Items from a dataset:
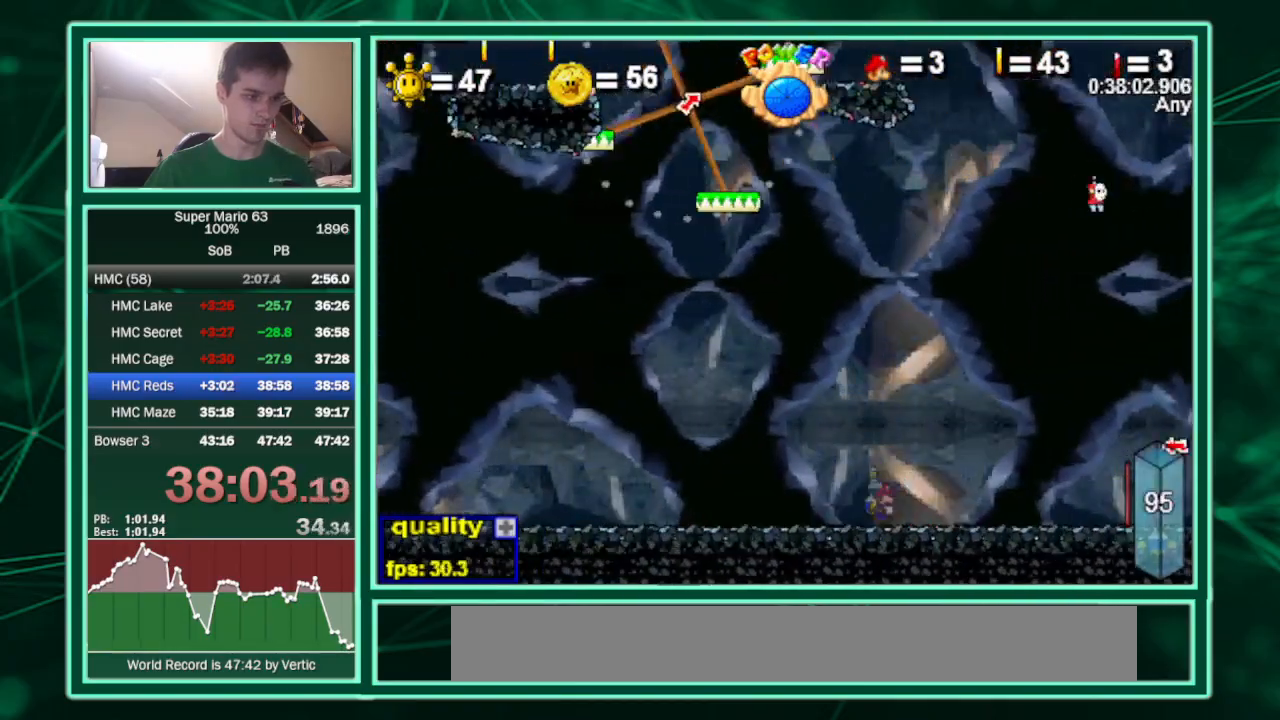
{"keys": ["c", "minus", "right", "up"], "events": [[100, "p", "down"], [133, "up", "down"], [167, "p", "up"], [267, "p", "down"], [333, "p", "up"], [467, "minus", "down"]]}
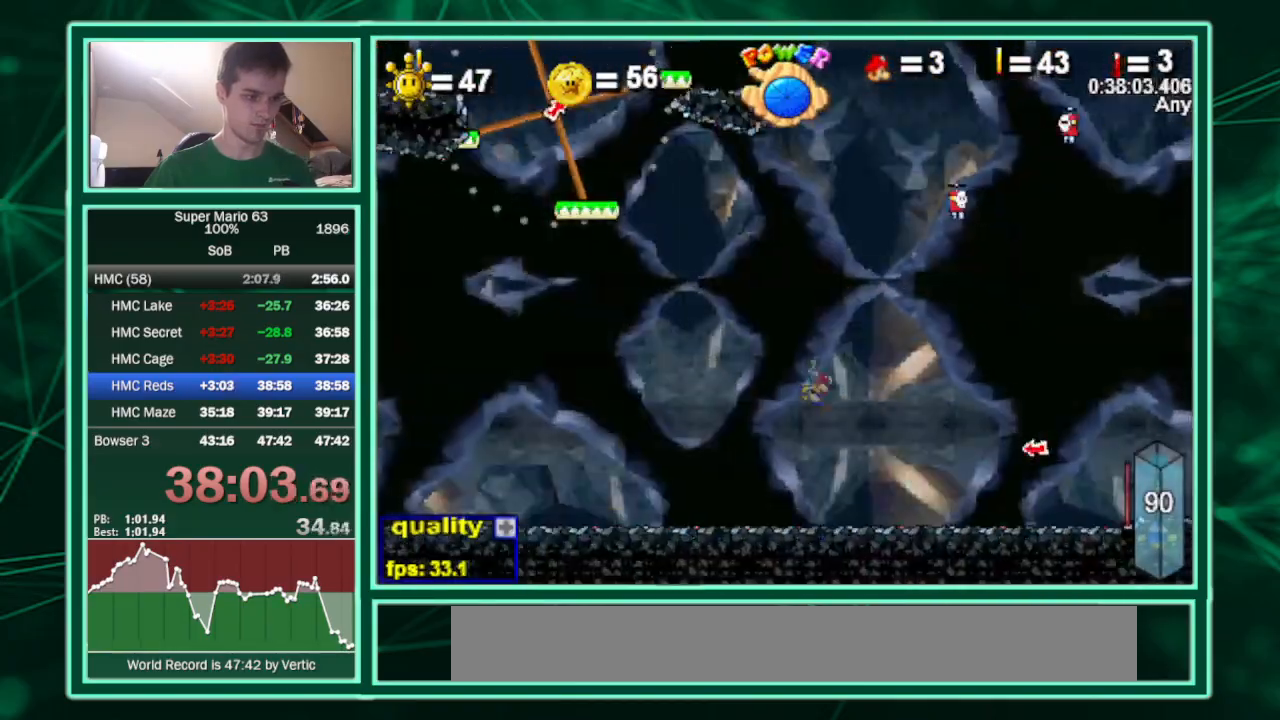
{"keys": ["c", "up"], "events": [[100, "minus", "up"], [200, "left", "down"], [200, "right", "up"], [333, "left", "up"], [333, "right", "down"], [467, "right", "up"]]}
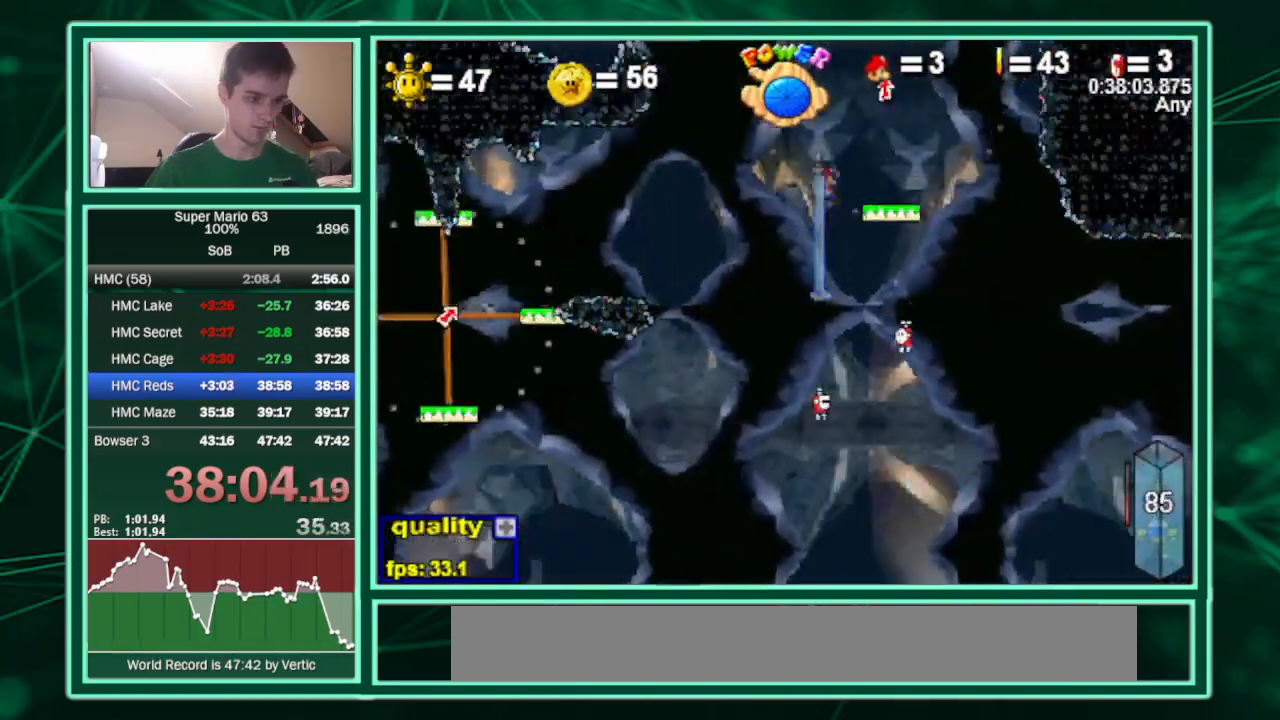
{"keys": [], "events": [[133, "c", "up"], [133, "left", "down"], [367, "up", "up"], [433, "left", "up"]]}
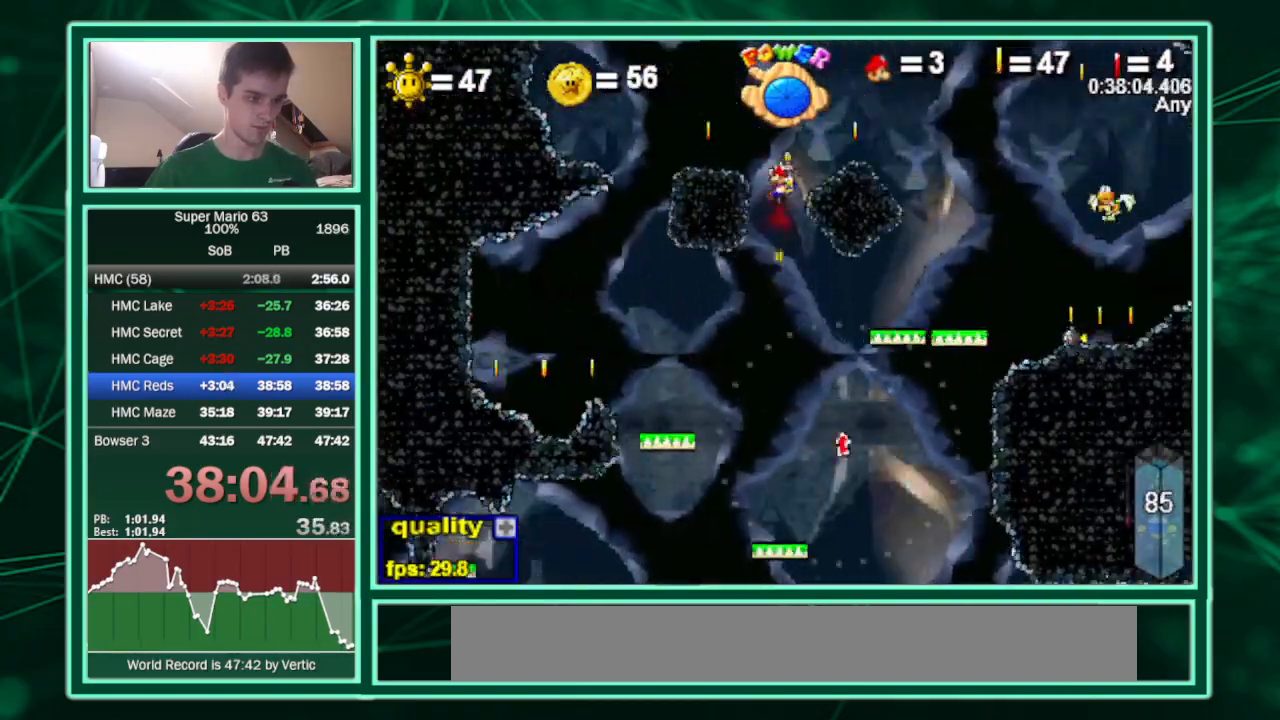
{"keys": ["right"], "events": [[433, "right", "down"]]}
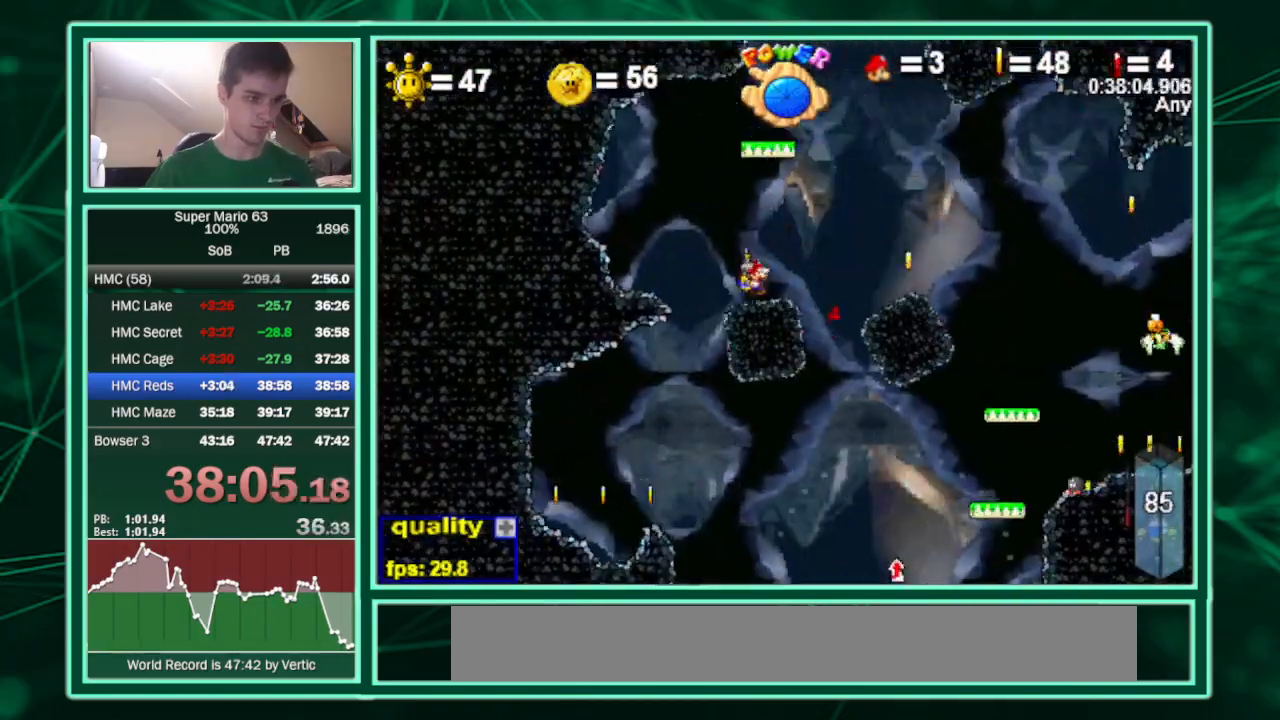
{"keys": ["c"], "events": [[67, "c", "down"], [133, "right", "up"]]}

*What is being asked*: Would you please repeat all the data word for word, but without the pictures?

*Result of the task*:
{"keys": ["c", "minus", "right", "up"], "events": [[100, "p", "down"], [133, "up", "down"], [167, "p", "up"], [267, "p", "down"], [333, "p", "up"], [467, "minus", "down"]]}
{"keys": ["c", "up"], "events": [[100, "minus", "up"], [200, "left", "down"], [200, "right", "up"], [333, "left", "up"], [333, "right", "down"], [467, "right", "up"]]}
{"keys": [], "events": [[133, "c", "up"], [133, "left", "down"], [367, "up", "up"], [433, "left", "up"]]}
{"keys": ["right"], "events": [[433, "right", "down"]]}
{"keys": ["c"], "events": [[67, "c", "down"], [133, "right", "up"]]}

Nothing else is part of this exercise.